"Ben Sana Zorunluyum"
Attilâ İlhan'ın o şirini bilirsiniz: "Ben Sana Mecburum".
30 Ocak 2021 günü Resmî Gazete'de "Recep Tayyip Erdoğan" imzasıyla yayınlanan "1921 Yılının Yunus Emre ve Türkçe Yılı Olarak Kutlanması-Genelge"sinde "... Türkçenin öneminin vurgulanması medeniyet dili kimliğiyle bilinçli ve doğru kullanılmasının amacıyla 'Dünya Dili Türkçe' adıyla yurt genelinde ve yurt dışında bir kampanyanın tertiplenmesine karar verilmiştir." deniyor.
Ortada sanki "Türkçe" varmış gibi, "kutlama"dan bahsediliyor.
Önce çok sevdikleri ifadeyle söyleyeyim: "Türkçemize Dönüş Eylem Planı" ilân edilmelidir. Bu "eylem planı"nı da Türkçemize gönül vermiş insanımız hazırlar. Sonra müzakereye açılır.

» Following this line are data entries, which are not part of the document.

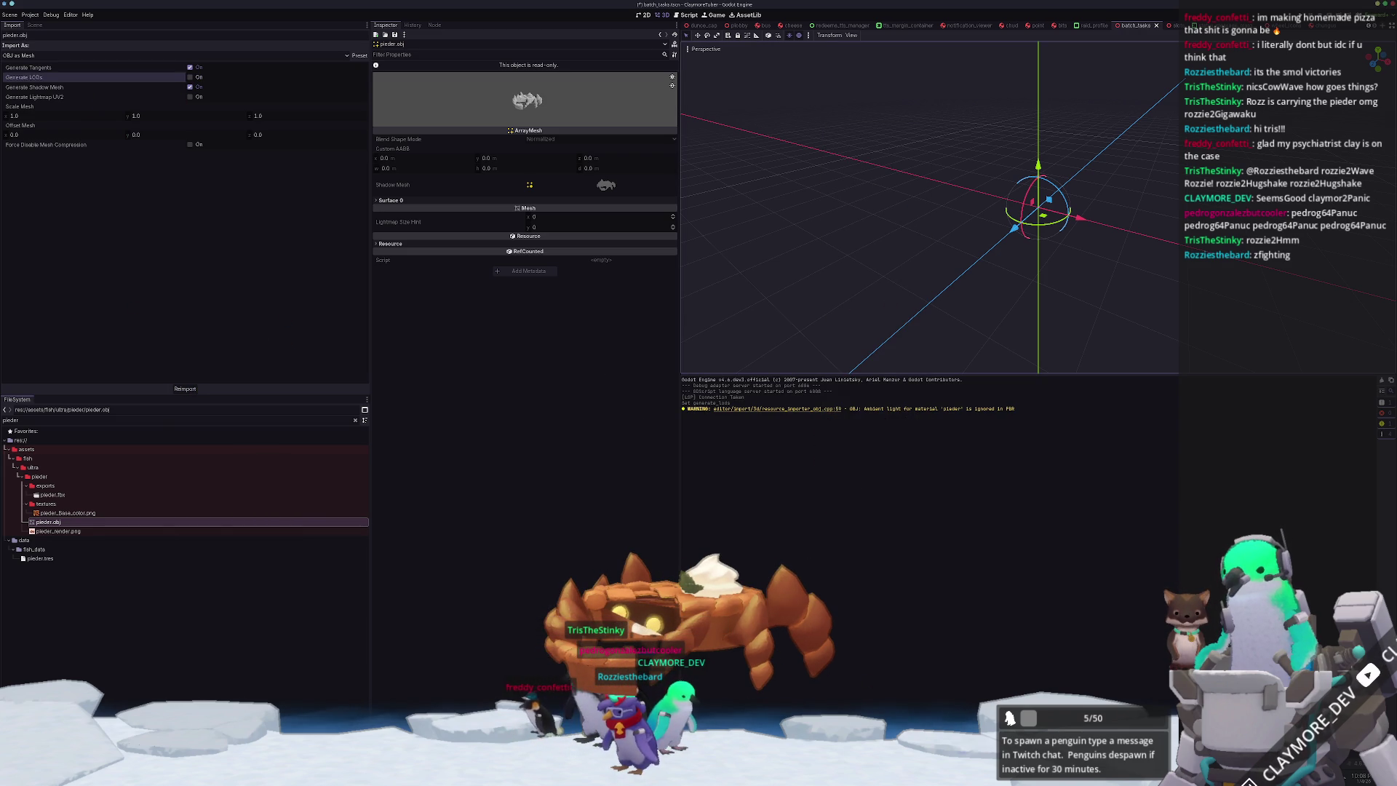
{"action": "key", "text": "alt+Tab"}
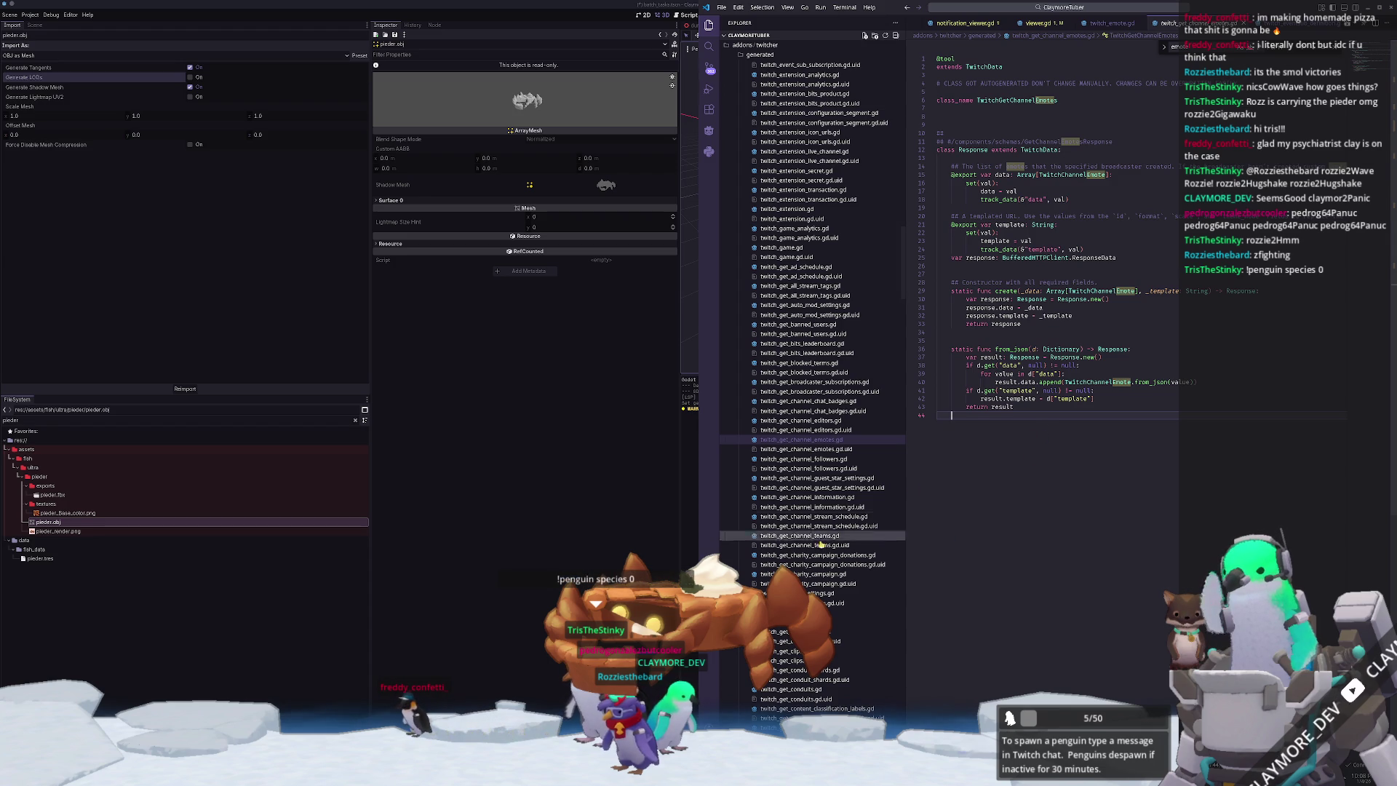
- Open the twitch_get_emote_sets.gd response script from the Explorer
{"action": "scroll", "coordinate": [841, 532], "scroll_direction": "down", "scroll_amount": 6}
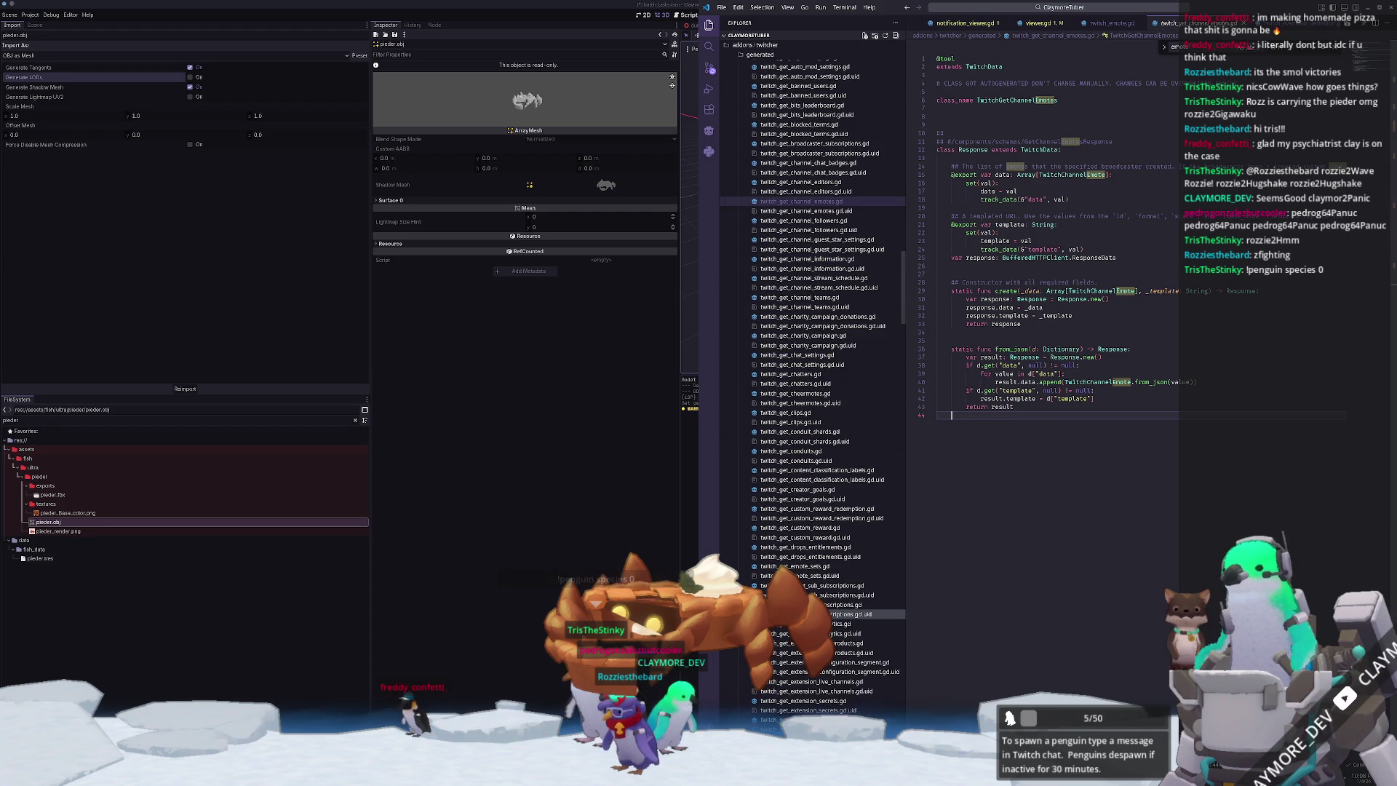
{"action": "left_click", "coordinate": [808, 566]}
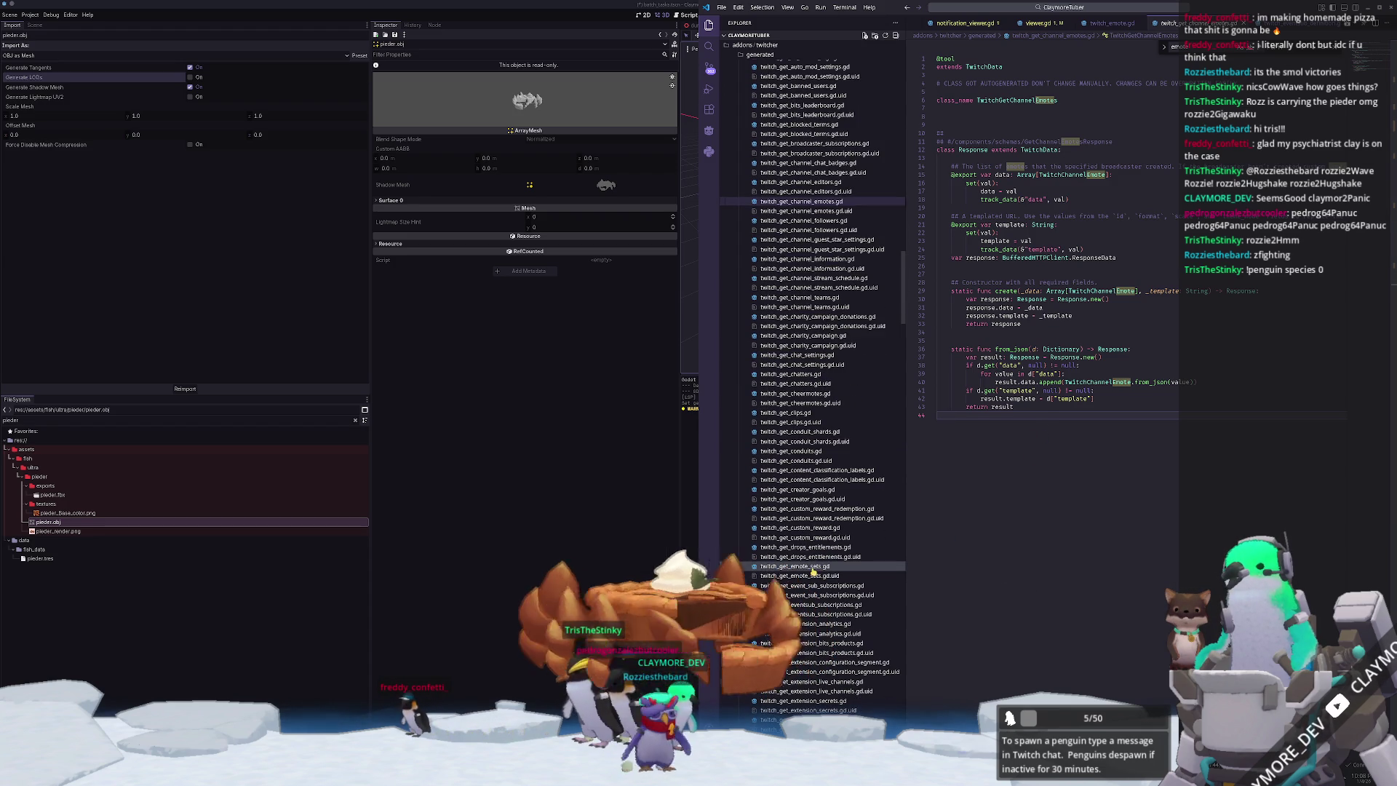
{"action": "left_click", "coordinate": [1017, 519]}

Hatırlatmıştım... Ders kitaplarından başlamalılar.
Her ekrana, her gazeteye, her haber ajansına, her haber sitesine "Türkçe"mize sahip çıkacakların vazifelendirilmesi istenmelidir. Tabiî bunun ölçüleri olacak. O ölçüler "eylem planı"yla ortaya konacak. Sonra bir kanun çıkarılacak; o ölçülere uyma mecburiyeti getirilecek.
İki nutuk atıp "Yunus'umuzu andık, Türkçemizi kutladık." demek hiçbir şey kazandırmaz.
Şu diziler var ya şu diziler... Hemen hepsi birbirinin kopyası. (TRT'nin dizilerini ayrı tutuyorum. Gerçi pek de bakamıyorum ama meselâ; "Gönül Dağı" (Yozgat ağzı olduğu için dikkatimi çekti.), meselâ; "Masumlar Apartmanı", Türkçeleri itibarıyla, biraz rötuşla rayına oturtulabilir. Çok iyi gidiyor. Ekrandan tarihî dizilere hiç bakmadığım için Türkçeleri hakkında bir şey söyleyemeyeceğim.)
Meseleye Attilâ İlhan'ın "Ben Sana Mecburum" şiirinden girdik. Çok basit anlatmak istiyorum. Ne diyor Attilâ İlhan:
"Ben sana mecburum bilemezsin / Adını mıh gibi aklımda tutuyorum / Büyüdükçe büyüyor gözlerin / Ben sana mecburum bilemezsin / İçimi seninle ısıtıyorum…"
"Mecbur" Arapçadan dilimize girmiş. Karşılığına "zorunlu" uydurmuşlar.
"Zorunlu" sık da kullanılıyor. Türkçe diye öne çıkarıyoruz ama kökü zar-zor Farsçadır.
"Mıh" Farsçadan gelme. Bizde artık çivi deniyor. Çivi Türkçe gösteriliyor. Divanü Lügati't-Türk'te yer alıyor.
İkinci mısrada bir de "akıl" var. "Us"la karşılıyorlar.
Şimdi, Türkçeleştiriyoruz ya... Yerlerini değiştirerek okuyalım:
"Ben sana zorunluyum bilemezsin / Adını çivi gibi usumda tutuyorum / Büyüdükçe büyüyor gözlerin / Ben sana zorunluyum bilemezsin / İçimi seninle ısıtıyorum…"
Bu örneği niye verdim? Garipçiler'i bilirsiniz. Birinci Yeniciler; Orhan Veli Kanık, Oktay Rıfat Horozcu, Melih Cevdet Anday ekibi... 1941'de "Garip-Şiir Hakkında Düşünceler ve Melih Cevdet, Oktay Rıfat, Orhan Veli'den Seçilmiş Şiirler" kitabını neşrettiler. Manifesto gibi. Dört yıl sonra sadece "Garip" adıyla ikinci baskısını yaptılar. Bu baskıda "Düşünceler" metnindeki kelimeleri "öztürkçe"yle değiştirdiler. "Ve" bağlacını, Arapçadan gelme, diye attılar. Hakikaten "garip" bir Türkçe ortaya çıkardılar. (Ayrıntısını"Edebiyatımızda Terimler" kitabımızın "Garipçiler" maddesinde verdim.)
Ruhumuza işlemiş kelimeler değiştirilebilir mi?
Zamanla Attilâ İlhan'ın bu sade şiiri bile, eski Divan şiiri gibi olacak, sözlüğe bakılacak!
Attilâ İlhan bunları bildiği için dilimizin esası olmuş kelimeleri atılıp damdan düşme kelimelerin kullanılmasına karşı çıkmıştır.